Extrait du texte:
§

Celle-ci déplore la hausse de la durée des études doctorales pour devenir médecin vétérinaire. « Elle avait été diminuée à 4 ans, mais elle est revenue à 5 ans. Ce sont des finissants qu’on perd chaque année », dit-elle.

Dre Morin précise toutefois que les animaux malades sont encore pris en charge, qu’ils soient clients ou non. « Ce sont seulement pour les chirurgies de routine ou les vaccins qu’on n’ouvre plus de nouveaux dossiers. »

Autre conséquence de la pénurie de vétérinaires, les délais de chirurgie se sont amplifiés. Selon Dominique Villeneuve, à la clinique où elle travaille, pour une stérilisation, les clients doivent attendre 8 mois.

« Avant, on pouvait donner des rendez-vous de routine la journée même et des stérilisations dans un délai d’un mois. Ce n’est plus du tout le cas », confirme-t-elle.

La clientèle a également pu observer une hausse des prix chez le vétérinaire. « Avec l’inflation, tout a augmenté. La nourriture a connu une méga hausse tout récemment.

Notre mission demeure toujours d’offrir un service de qualité à prix abordable. Mais, avant d’adopter un animal de compagnie, il faut penser à tous les frais qui viennent avec », insiste Mme Villeneuve.

Le chien de Manon Gauthier, Gustav, a dû faire quatre heures de route et des centaines de kilomètres pour recevoir ses vaccins. Photo : Courtoisie

Plusieurs facteurs à la pénurie

Chez l’Ordre des médecins vétérinaires du Québec, on ne se met pas la tête dans le sable. « Oui, il y a bien une pénurie de médecins vétérinaires au Québec et la situation est la même pour le reste du Canada. Nous remarquons depuis plusieurs années que certaines régions sont plus affectées que d’autres », laisse tomber l’Ordre des médecins vétérinaires du Québec par courriel.

§

Informations fournies:
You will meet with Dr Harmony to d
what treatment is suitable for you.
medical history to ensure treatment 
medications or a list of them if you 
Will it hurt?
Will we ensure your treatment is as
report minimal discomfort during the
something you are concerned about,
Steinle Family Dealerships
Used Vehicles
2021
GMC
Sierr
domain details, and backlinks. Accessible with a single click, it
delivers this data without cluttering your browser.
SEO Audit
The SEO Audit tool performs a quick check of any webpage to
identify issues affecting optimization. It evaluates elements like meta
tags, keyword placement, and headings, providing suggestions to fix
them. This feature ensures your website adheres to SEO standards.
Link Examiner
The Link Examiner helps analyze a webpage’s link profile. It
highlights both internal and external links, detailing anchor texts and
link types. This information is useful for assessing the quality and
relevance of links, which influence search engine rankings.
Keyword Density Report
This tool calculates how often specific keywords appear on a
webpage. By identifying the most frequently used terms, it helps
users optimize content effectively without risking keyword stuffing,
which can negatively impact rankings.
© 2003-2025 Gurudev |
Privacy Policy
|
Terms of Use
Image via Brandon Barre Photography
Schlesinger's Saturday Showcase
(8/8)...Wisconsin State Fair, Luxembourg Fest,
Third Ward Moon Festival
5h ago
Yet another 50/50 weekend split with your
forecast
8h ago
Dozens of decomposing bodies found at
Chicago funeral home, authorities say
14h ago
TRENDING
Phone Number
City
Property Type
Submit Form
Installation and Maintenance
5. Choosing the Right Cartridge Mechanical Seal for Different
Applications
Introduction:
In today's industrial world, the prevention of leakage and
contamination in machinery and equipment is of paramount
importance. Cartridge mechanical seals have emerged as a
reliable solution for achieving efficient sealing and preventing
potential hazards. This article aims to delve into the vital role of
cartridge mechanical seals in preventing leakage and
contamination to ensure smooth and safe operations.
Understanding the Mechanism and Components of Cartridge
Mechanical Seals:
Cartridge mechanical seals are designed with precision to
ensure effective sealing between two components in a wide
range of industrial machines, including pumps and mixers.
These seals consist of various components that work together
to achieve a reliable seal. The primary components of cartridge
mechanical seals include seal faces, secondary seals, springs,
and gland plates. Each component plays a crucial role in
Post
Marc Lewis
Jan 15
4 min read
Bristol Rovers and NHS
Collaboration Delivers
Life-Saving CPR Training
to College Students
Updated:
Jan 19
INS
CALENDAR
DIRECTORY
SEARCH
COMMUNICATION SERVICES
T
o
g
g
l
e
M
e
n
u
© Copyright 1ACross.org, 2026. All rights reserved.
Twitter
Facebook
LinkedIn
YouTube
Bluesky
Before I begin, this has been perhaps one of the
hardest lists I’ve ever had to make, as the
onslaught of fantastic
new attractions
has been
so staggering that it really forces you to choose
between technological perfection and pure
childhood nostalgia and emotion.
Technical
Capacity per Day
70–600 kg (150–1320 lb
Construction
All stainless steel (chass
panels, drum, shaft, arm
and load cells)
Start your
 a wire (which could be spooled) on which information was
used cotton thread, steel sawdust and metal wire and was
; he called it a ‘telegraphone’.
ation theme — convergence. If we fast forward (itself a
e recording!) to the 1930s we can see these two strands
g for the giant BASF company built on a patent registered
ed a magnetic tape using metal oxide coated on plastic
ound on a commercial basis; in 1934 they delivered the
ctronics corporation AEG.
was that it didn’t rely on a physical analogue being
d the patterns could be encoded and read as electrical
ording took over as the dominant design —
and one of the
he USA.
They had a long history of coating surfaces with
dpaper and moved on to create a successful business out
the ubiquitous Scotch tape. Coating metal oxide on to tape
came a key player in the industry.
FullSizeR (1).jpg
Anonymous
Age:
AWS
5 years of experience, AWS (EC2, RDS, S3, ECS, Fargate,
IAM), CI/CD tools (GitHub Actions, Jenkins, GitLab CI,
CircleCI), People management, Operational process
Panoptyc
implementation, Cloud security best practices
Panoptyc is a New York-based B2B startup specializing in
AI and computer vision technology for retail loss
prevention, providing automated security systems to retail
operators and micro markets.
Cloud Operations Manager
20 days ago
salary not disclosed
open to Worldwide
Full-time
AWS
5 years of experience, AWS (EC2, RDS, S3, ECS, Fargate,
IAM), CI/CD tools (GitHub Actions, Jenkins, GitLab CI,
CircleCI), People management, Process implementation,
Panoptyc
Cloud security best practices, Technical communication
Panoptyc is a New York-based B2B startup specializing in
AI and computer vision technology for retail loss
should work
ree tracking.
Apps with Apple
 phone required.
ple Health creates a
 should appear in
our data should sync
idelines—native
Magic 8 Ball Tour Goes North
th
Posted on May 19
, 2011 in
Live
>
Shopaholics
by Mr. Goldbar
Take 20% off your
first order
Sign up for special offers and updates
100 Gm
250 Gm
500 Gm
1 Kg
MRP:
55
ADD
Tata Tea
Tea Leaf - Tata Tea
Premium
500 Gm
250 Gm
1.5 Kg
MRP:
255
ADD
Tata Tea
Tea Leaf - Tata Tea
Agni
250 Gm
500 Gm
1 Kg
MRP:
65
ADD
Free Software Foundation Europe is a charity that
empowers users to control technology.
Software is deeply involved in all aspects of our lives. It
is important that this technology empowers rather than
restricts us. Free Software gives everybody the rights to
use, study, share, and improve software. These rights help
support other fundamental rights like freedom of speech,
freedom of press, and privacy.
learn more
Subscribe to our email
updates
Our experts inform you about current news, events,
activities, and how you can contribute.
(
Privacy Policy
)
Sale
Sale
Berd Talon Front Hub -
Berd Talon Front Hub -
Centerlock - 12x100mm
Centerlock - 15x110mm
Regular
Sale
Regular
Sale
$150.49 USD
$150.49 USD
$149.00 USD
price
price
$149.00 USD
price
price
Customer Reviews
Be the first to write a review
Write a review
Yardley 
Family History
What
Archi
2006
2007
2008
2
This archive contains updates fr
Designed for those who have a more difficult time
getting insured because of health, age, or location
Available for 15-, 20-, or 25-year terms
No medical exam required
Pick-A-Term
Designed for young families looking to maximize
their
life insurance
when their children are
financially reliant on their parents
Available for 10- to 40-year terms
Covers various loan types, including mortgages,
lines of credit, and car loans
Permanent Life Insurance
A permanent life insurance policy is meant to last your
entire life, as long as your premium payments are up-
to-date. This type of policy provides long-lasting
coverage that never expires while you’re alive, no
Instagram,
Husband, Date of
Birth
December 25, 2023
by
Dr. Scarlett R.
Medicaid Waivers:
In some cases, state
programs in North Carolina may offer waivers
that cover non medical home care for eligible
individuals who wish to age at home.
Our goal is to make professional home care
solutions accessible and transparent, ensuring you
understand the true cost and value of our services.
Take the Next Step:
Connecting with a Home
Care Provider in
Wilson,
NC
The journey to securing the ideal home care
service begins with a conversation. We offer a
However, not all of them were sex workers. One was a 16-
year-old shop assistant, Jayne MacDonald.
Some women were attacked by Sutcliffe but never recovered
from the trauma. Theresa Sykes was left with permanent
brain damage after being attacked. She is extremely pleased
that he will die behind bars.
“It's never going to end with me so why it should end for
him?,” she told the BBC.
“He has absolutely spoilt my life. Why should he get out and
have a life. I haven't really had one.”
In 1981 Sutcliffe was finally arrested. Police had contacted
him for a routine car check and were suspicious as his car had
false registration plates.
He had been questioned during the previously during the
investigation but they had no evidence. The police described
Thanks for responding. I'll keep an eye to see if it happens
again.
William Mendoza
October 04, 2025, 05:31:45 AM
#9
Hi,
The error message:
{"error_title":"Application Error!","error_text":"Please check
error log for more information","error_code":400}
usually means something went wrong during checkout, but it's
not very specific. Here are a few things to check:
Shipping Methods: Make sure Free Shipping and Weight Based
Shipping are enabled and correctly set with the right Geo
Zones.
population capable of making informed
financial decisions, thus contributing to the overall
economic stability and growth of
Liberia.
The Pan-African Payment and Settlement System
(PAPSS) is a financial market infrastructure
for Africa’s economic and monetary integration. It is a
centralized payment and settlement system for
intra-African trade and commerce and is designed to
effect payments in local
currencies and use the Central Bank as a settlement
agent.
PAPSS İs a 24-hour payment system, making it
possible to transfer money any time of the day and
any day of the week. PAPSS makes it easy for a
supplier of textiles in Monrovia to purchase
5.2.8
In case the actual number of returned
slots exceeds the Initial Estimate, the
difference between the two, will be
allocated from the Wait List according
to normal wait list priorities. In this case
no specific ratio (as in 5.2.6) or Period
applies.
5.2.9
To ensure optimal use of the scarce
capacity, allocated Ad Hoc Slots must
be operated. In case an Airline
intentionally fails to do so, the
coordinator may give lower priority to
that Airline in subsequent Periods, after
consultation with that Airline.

§

Consigne détaillée:
Pour chaque phrase, dites si elle va dans le sens de l'extrait sur la pénurie de vétérinaires, par oui ou non, et citez mot pour mot le passage qui le montre.
1. À la clinique de Dominique Villeneuve, il faut attendre 8 mois pour une stérilisation.
2. Les animaux malades qui ne sont pas déjà clients ne sont plus soignés.
3. D'après l'Ordre des médecins vétérinaires du Québec, la pénurie touche seulement le Québec.
Appuyez-vous seulement sur l'extrait pour répondre.

Votre réponse:
1. Oui : « pour une stérilisation, les clients doivent attendre 8 mois »
2. Non : « les animaux malades sont encore pris en charge, qu’ils soient clients ou non »
3. Non : « la situation est la même pour le reste du Canada »